• STATED EXERCISE: Pull out every line of the material below that contains the string "label", where a match must have the same capitalization.

• LISTED ENTRIES:
★ ★ ★ ★ ★

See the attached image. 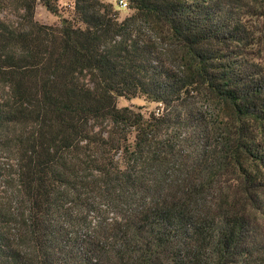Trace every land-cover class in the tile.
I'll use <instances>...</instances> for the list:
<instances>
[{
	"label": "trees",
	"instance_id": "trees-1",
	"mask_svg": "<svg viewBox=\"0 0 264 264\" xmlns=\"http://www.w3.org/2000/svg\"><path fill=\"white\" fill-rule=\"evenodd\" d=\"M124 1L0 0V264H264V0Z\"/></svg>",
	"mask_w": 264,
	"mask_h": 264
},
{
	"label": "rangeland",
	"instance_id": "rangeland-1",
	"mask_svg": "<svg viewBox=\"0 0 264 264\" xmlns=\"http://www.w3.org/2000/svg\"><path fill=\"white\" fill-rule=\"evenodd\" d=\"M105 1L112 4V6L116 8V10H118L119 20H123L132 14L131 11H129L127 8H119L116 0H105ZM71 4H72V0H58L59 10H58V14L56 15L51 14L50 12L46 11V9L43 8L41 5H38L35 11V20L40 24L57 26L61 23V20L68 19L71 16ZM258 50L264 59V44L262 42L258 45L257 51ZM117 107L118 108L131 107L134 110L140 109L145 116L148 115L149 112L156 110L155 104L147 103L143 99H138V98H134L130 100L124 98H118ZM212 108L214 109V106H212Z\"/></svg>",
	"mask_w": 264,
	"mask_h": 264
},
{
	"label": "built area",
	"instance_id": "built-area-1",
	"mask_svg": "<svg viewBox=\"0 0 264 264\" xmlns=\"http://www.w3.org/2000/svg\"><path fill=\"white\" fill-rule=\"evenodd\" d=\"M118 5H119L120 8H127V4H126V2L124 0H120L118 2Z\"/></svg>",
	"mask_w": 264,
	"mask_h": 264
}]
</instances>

★ ★ ★ ★ ★

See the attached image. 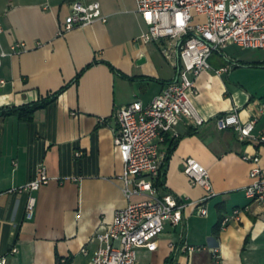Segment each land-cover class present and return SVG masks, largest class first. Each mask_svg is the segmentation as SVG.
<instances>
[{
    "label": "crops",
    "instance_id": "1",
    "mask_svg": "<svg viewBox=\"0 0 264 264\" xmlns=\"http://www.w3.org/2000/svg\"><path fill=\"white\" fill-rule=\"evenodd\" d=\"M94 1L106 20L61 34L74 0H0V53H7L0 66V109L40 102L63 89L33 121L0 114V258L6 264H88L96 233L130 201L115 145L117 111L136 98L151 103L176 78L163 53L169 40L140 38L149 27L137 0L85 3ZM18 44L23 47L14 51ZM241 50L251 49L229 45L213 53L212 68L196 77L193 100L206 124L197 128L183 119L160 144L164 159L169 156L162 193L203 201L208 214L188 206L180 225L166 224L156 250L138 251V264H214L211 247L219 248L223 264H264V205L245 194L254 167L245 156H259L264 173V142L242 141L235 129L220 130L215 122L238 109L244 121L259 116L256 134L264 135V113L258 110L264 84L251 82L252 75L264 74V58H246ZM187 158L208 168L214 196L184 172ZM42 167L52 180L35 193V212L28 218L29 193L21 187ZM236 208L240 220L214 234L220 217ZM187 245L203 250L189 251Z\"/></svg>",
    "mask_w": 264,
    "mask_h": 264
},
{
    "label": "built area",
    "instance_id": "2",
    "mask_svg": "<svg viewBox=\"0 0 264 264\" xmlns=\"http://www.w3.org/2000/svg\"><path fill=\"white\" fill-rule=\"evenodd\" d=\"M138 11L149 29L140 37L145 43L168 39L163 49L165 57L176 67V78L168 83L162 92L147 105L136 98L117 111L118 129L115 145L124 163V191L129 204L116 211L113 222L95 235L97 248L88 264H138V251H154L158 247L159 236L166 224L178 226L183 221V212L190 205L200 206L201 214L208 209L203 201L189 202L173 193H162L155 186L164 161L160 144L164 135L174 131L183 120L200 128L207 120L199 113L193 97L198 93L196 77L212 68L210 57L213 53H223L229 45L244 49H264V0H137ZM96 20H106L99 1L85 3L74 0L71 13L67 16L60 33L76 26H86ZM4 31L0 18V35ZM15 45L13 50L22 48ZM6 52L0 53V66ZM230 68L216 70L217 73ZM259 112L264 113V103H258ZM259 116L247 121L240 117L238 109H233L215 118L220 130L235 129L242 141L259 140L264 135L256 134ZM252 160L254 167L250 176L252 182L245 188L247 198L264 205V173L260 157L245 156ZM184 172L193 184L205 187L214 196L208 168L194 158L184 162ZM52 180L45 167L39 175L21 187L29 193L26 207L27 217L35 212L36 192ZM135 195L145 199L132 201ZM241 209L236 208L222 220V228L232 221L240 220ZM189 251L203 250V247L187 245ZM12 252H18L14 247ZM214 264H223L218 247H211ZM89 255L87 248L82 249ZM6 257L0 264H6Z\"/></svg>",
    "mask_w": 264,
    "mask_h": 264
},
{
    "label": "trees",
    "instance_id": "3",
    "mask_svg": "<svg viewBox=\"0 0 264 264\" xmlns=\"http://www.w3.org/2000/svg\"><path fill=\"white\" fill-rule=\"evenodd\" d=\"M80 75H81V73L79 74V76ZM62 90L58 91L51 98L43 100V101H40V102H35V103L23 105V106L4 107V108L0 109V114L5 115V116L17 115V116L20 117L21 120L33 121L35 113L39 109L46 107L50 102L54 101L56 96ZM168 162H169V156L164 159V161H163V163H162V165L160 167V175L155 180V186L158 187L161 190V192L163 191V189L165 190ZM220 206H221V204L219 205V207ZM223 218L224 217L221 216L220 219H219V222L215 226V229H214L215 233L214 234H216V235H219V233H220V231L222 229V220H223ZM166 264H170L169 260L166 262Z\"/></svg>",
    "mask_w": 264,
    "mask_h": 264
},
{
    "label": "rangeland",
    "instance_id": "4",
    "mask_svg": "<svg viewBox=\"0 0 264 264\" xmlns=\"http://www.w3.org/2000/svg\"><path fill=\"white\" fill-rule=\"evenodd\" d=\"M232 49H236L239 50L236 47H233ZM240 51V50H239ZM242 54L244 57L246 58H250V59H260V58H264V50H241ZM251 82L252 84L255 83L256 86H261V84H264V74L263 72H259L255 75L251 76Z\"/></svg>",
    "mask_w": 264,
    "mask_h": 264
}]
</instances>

★ ★ ★ ★ ★

• SOLUTION FOR THIS PROBLEM:
	"label": "trees",
	"label": "rangeland",
	"label": "built area",
    "label": "crops",
    "label": "built area",
    "label": "trees",
    "label": "rangeland",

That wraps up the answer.